One person from Cumberland County has been diagnosed with West Nile virus, the Maine Center for Disease Control reported Tuesday. It was the second time since 2012 that a Mainer has been diagnosed with the mosquito-transmitted disease.

How the person contracted the virus in the current case is unknown, but the person had recently traveled to several states, and could have been exposed to the virus during that time, the CDC said. Other details about the patient are not being released to protect the person’s privacy.

The adult became ill in early September after returning from a visit to the mid-Atlantic states and was hospitalized but is now recovering at home, said the agency in a statement.

“The warm weather of the last few weeks has allowed mosquitoes to stay active,” said Dr. Siiri Bennett, Maine’s state epidemiologist, in a statement. “Mainers should remember to take precautions against being bitten.”

-=-=-=-=-

**Tasks**:
1. In the West Nile article, update everything from "How the person" down to "agency in a statement.", putting "southern states" in place of "mid-Atlantic states".
2. According to the West Nile article, why are other details about the patient being kept back?
3. Continue the West Nile article from its last sentence.
The rows after this come from a different source.

-=-=-=-=-

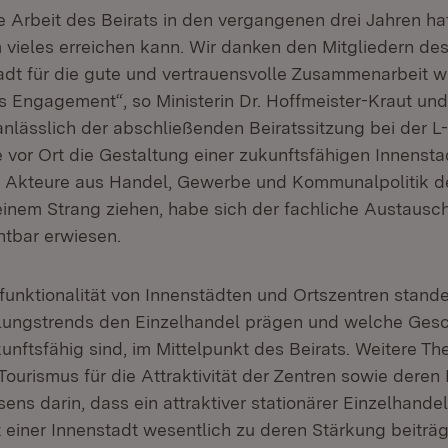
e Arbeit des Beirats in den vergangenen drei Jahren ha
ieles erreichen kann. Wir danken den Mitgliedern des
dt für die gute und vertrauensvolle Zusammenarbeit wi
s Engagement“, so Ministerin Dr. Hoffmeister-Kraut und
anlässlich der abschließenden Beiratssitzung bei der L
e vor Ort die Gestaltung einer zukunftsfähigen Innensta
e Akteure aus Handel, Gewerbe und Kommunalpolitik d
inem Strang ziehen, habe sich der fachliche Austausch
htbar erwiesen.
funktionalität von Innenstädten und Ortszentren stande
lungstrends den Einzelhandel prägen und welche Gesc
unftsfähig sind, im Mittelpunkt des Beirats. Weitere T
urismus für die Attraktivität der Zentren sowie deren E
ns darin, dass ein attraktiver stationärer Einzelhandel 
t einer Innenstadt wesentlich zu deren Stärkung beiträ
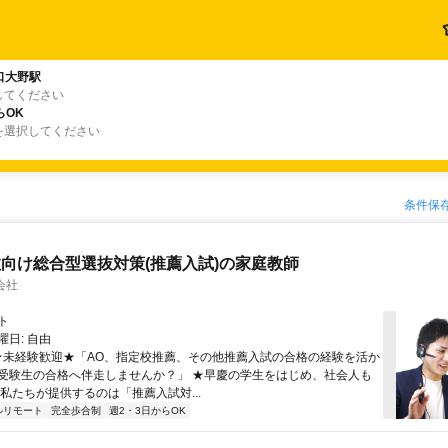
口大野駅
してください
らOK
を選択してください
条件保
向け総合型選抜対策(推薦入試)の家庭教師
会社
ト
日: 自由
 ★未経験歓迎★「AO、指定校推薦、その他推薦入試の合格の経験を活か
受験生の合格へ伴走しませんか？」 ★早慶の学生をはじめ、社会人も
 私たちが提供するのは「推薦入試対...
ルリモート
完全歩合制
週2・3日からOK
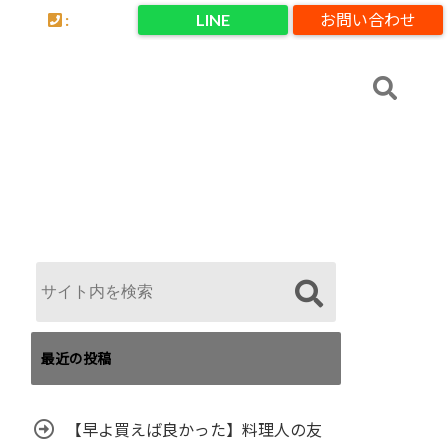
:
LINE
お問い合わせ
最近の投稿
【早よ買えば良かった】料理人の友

-=-=-=-=-

**Written responses**:
1.
How the person contracted the virus in the current case is unknown, but the person had recently traveled to several states, and could have been exposed to the virus during that time, the CDC said. Other details about the patient are not being released to protect the person’s privacy.

The adult became ill in early September after returning from a visit to the southern states and was hospitalized but is now recovering at home, said the agency in a statement.

2. They are being withheld to protect the person's privacy.

3.
West Nile virus is contracted from mosquitoes, and cannot be transmitted from human to human or animal to human. The risk of being bitten by a mosquito is highest from dusk to dawn and when temperatures are above 50 degrees.

Nationally, West Nile virus cases peaked in 2012 and have since declined, according to the U.S. CDC, from 5,674 cases in 2012 to 2,205 cases in 2014, with 708 recorded through Sept. 15 of this year. West Nile tends to be more prevalent in states west of the Mississippi River, according to the U.S. CDC.

In 2012, the Mainer who contracted West Nile had not recently traveled out of state, according to the Maine CDC.

In addition to the West Nile virus case, the Maine CDC learned that a single mosquito pool in York County tested positive for Eastern Equine Encephalitis, another mosquito-borne disease, on Friday. This is the first mosquito pool that tested positive this season.

Both West Nile and Eastern Equine Encephalitis are carried by mosquitoes that have bitten infected birds.

To best avoid mosquito-borne diseases, the Maine CDC recommends:

• Wearing long sleeves and long pants;

• Using a U.S. Environmental Protection Agency-approved repellent on skin and clothes;

• Taking more precautions at dusk and dawn, when mosquitoes are most prevalent;

• Using screens on your windows and doors;

• Draining artificial sources of standing water.